I thought about this a bit more last night, and had a few ideas on when I would require a roll for each thief skill:
This works when you can devote a whole turn to it. The roll determines if you crack it in the first round or not. As a DM I might put a level cap on some locks, such that only a thief of the listed level or above could open them. The players might also like this for locking up their own stuff…
I might also just require a check every turn. I like the idea of a thief laboring at a lock for a couple hours while the rest of the party gets increasingly nervous about wandering monsters and those noises they keep hearing.
This works if you take a turn for each 10x10ft area. If you check hastily in one round, as in combat, you would roll. Removal works the same way.
This works as long as your target is not aware of you, as in a crowd or when you are sneaking. Otherwise you make a check to make something “disappear” off a table in front of someone, for example.
You know, as a thief, how to move without making noise, assuming your leather armor is properly oiled and you are carrying anything noisy. You make a roll if you want to move faster than 1/2 your speed.
This succeeds unless, like above, you want to move more quickly.
Hide in Shadows
This succeeds if you have time outside of combat to find a good place to hide, but if you are trying to “duck out” in a combat situation, behind a wall or into a dark alcove, you need to both be within your movement speed of a hiding place and roll against this skill.
Success means that your opponents have lost sight of you at the end of your round.

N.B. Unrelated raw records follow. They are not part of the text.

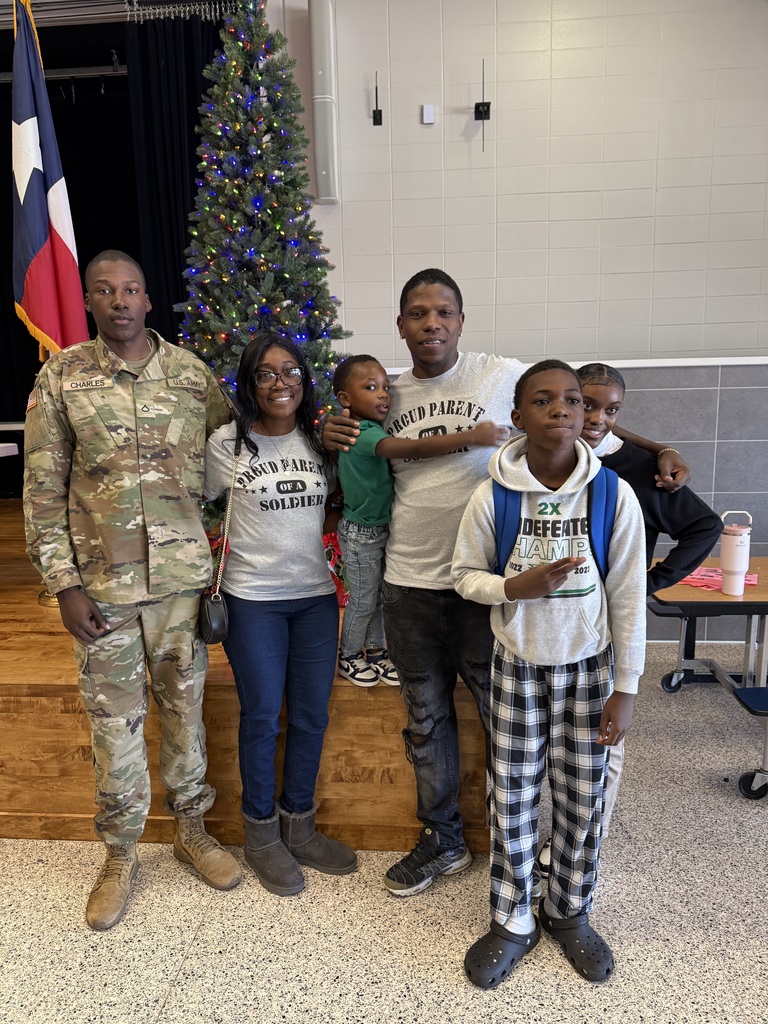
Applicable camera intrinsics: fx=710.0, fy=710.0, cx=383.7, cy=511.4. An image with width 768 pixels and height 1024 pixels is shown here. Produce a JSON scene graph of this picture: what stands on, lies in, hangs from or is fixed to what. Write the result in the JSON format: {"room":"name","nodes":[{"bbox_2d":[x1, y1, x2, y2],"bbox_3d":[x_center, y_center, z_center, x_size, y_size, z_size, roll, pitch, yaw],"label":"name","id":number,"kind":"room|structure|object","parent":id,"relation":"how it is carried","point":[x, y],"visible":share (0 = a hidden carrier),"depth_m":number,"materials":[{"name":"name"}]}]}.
{"room":"event hall","nodes":[
{"label":"event hall","id":0,"kind":"room"},
{"bbox_2d":[0,643,767,1023],"bbox_3d":[-0.245,1.352,1.248,8.971,0.105,7.054,0,11,5],"label":"floor","id":1,"kind":"structure","parent":0,"point":[20,842],"depth_m":2.00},
{"bbox_2d":[20,251,235,928],"bbox_3d":[-0.755,0.177,2.203,0.641,1.854,0.607,9,15,44],"label":"man","id":2,"kind":"object","parent":1,"relation":"on","point":[77,605],"visible":0.98,"depth_m":2.01},
{"bbox_2d":[0,506,483,853],"bbox_3d":[-1.770,0.594,3.933,4.712,0.547,3.426,0,11,5],"label":"wooden stage","id":3,"kind":"object","parent":1,"relation":"on","point":[1,775],"visible":0.55,"depth_m":2.34,"materials":[{"name":"brown wood"}]},
{"bbox_2d":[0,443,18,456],"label":"white table","id":4,"kind":"object","parent":3,"relation":"on","point":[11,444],"visible":0.97,"depth_m":3.80,"materials":[{"name":"white"}]},
{"bbox_2d":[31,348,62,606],"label":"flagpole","id":5,"kind":"object","parent":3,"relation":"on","point":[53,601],"visible":0.13,"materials":[{"name":"gold metal"}]},
{"bbox_2d":[9,0,86,359],"bbox_3d":[-1.546,-1.334,3.214,0.325,1.991,0.354,0,11,5],"label":"flag","id":6,"kind":"object","parent":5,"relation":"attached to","point":[24,181],"visible":0.76,"depth_m":3.17,"materials":[{"name":"fabric"}]},
{"bbox_2d":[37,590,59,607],"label":"flagpole base","id":7,"kind":"object","parent":3,"relation":"on","point":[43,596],"visible":0.08,"depth_m":3.18,"materials":[{"name":"gold metal"}]},
{"bbox_2d":[175,0,348,487],"bbox_3d":[-0.624,-1.267,3.500,1.241,2.978,1.288,0,11,5],"label":"christmas tree","id":8,"kind":"object","parent":3,"relation":"on","point":[258,117],"visible":0.66,"depth_m":3.34,"materials":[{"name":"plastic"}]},
{"bbox_2d":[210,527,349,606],"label":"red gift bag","id":9,"kind":"object","parent":3,"relation":"on","point":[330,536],"visible":0.15,"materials":[{"name":"red"}]},
{"bbox_2d":[202,335,357,895],"bbox_3d":[-0.336,0.308,2.223,0.475,1.536,0.567,0,11,5],"label":"woman","id":10,"kind":"object","parent":1,"relation":"on","point":[306,629],"visible":0.97,"depth_m":2.13},
{"bbox_2d":[197,434,242,642],"bbox_3d":[-0.495,0.096,2.183,0.115,0.503,0.289,-2,11,-6],"label":"handbag","id":11,"kind":"object","parent":10,"relation":"hanging from","point":[212,620],"visible":0.65,"depth_m":2.12,"materials":[{"name":"black leather"}]},
{"bbox_2d":[316,269,694,902],"bbox_3d":[0.344,0.189,2.119,0.864,1.761,0.660,0,11,5],"label":"man","id":12,"kind":"object","parent":1,"relation":"on","point":[431,373],"visible":0.83,"depth_m":2.00},
{"bbox_2d":[326,354,496,688],"bbox_3d":[0.085,0.026,2.153,0.415,0.942,0.470,-10,14,-38],"label":"child","id":13,"kind":"object","parent":12,"relation":"in","point":[351,485],"visible":0.82,"depth_m":2.09},
{"bbox_2d":[449,358,643,986],"bbox_3d":[0.424,0.401,1.849,0.449,1.455,0.487,0,11,5],"label":"child","id":14,"kind":"object","parent":1,"relation":"on","point":[566,459],"visible":0.99,"depth_m":1.75},
{"bbox_2d":[489,470,616,581],"bbox_3d":[0.450,0.096,1.863,0.343,0.357,0.335,0,11,5],"label":"backpack","id":15,"kind":"object","parent":14,"relation":"on","point":[498,566],"visible":0.32,"depth_m":1.81,"materials":[{"name":"blue fabric"}]},
{"bbox_2d":[533,357,719,878],"bbox_3d":[0.687,0.329,2.127,0.463,1.520,0.466,0,11,5],"label":"girl","id":16,"kind":"object","parent":1,"relation":"on","point":[606,429],"visible":0.29,"depth_m":2.01},
{"bbox_2d":[648,555,767,798],"bbox_3d":[1.733,0.651,2.920,1.225,0.722,0.803,0,11,5],"label":"table","id":17,"kind":"object","parent":1,"relation":"on","point":[701,601],"visible":0.76,"depth_m":2.82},
{"bbox_2d":[680,566,757,590],"bbox_3d":[1.377,0.272,2.963,0.326,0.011,0.258,0,11,5],"label":"paper","id":18,"kind":"object","parent":17,"relation":"on","point":[754,581],"visible":0.48,"depth_m":2.93,"materials":[{"name":"pink paper"}]},
{"bbox_2d":[718,510,751,596],"bbox_3d":[1.365,0.162,2.762,0.111,0.331,0.104,0,11,5],"label":"tumbler","id":19,"kind":"object","parent":17,"relation":"on","point":[739,566],"visible":0.99,"depth_m":2.73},
{"bbox_2d":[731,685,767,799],"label":"stool","id":20,"kind":"object","parent":1,"relation":"on","point":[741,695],"visible":1,"depth_m":2.60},
{"bbox_2d":[278,0,767,651],"bbox_3d":[1.345,-1.708,4.381,7.324,4.177,0.200,0,11,5],"label":"wall","id":21,"kind":"structure","parent":0,"point":[433,246],"depth_m":4.29,"materials":[{"name":"paint"}]},
{"bbox_2d":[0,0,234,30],"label":"curtain rail","id":22,"kind":"object","parent":21,"relation":"attached to","point":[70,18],"visible":0.69,"depth_m":4.26,"materials":[{"name":"silver metal"}]},
{"bbox_2d":[0,6,228,456],"bbox_3d":[-2.309,-1.635,4.971,2.926,3.086,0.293,0,11,5],"label":"black curtain","id":23,"kind":"object","parent":22,"relation":"hanging from","point":[13,313],"visible":0.56,"depth_m":4.86,"materials":[{"name":"black fabric"}]},
{"bbox_2d":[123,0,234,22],"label":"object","id":24,"kind":"object","parent":22,"relation":"hanging from","point":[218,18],"visible":0.77,"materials":[{"name":"silver metal"}]},
{"bbox_2d":[309,0,339,202],"bbox_3d":[-0.349,-2.433,4.140,0.147,1.159,0.165,0,11,5],"label":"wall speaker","id":25,"kind":"object","parent":21,"relation":"attached to","point":[323,160],"visible":0.97,"depth_m":4.08,"materials":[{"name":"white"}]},
{"bbox_2d":[372,71,381,125],"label":"antenna","id":26,"kind":"object","parent":21,"relation":"attached to","point":[380,121],"visible":0.98,"depth_m":4.39,"materials":[{"name":"black metal"}]},
{"bbox_2d":[422,103,435,124],"bbox_3d":[0.262,-2.328,4.163,0.072,0.108,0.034,0,11,5],"label":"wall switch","id":27,"kind":"object","parent":21,"relation":"attached to","point":[429,110],"visible":0.98,"depth_m":4.15,"materials":[{"name":"white"}]},
{"bbox_2d":[473,59,490,149],"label":"antenna","id":28,"kind":"object","parent":21,"relation":"attached to","point":[488,108],"visible":0.99,"depth_m":4.23,"materials":[{"name":"black metal"}]},
{"bbox_2d":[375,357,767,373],"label":"wall trim","id":29,"kind":"structure","parent":21,"relation":"attached to","point":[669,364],"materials":[{"name":"white paint"}]}
]}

If it’s loud enough to hear, you hear it. You roll to get a general idea of what it sounds like (voices, footsteps, etc), which could be followed by a knowledge check for identifying, for example, what kind of monster makes that noise.
All of these combined, I hope, would make master thieves better at pulling off really cinematic thief stuff, while beginner thieves who are cautious can do much of the same stuff.
Players would still have to decide how to use their skills, and the ability to move silently or hide somewhere does not make you truly invisible. A vigilant opponent looking your direction is going to see you, so a clever thief will need to consider line-of-sight … and also things like how noisy it is when an armored sentry hits the ground after you snipe them.
As it stands, nobody in my player group chose to play thieves. I hope this can change that.